_Exercise brief_: Each entry below must be repeated exactly. Leave the pictures out of it.

_Recorded information_:
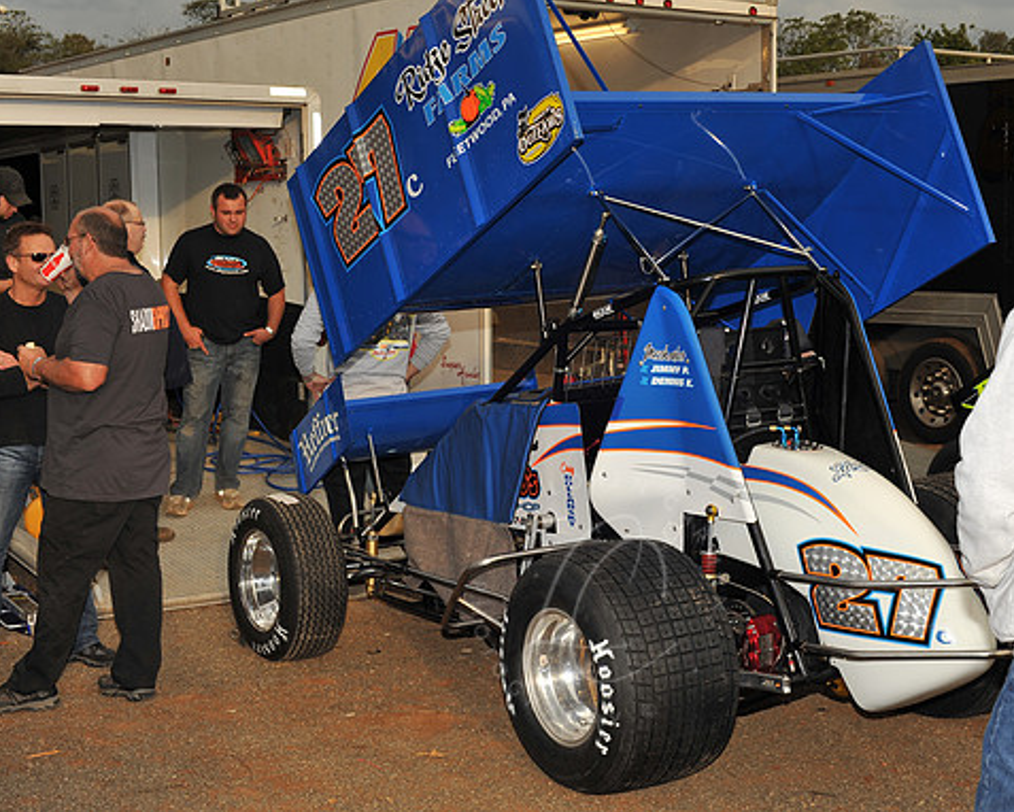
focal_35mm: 57
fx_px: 1711
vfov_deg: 26.7
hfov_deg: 32.9
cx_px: 597
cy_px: 404
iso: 250
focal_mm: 50
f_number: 10
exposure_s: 1/250
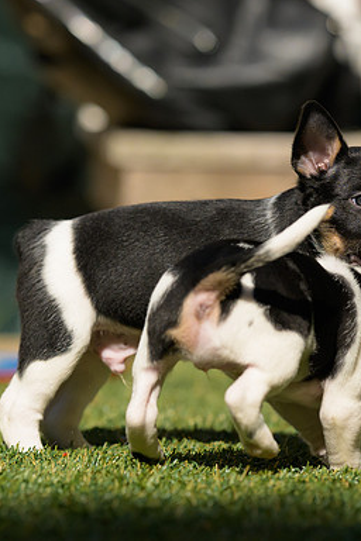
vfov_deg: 5.7
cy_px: 209
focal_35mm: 360
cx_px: 111
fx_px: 5415
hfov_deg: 3.8
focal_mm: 135
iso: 800
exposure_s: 1/16000
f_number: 2.8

_Written reply_:
focal_35mm: 57
fx_px: 1711
vfov_deg: 26.7
hfov_deg: 32.9
cx_px: 597
cy_px: 404
iso: 250
focal_mm: 50
f_number: 10
exposure_s: 1/250
vfov_deg: 5.7
cy_px: 209
focal_35mm: 360
cx_px: 111
fx_px: 5415
hfov_deg: 3.8
focal_mm: 135
iso: 800
exposure_s: 1/16000
f_number: 2.8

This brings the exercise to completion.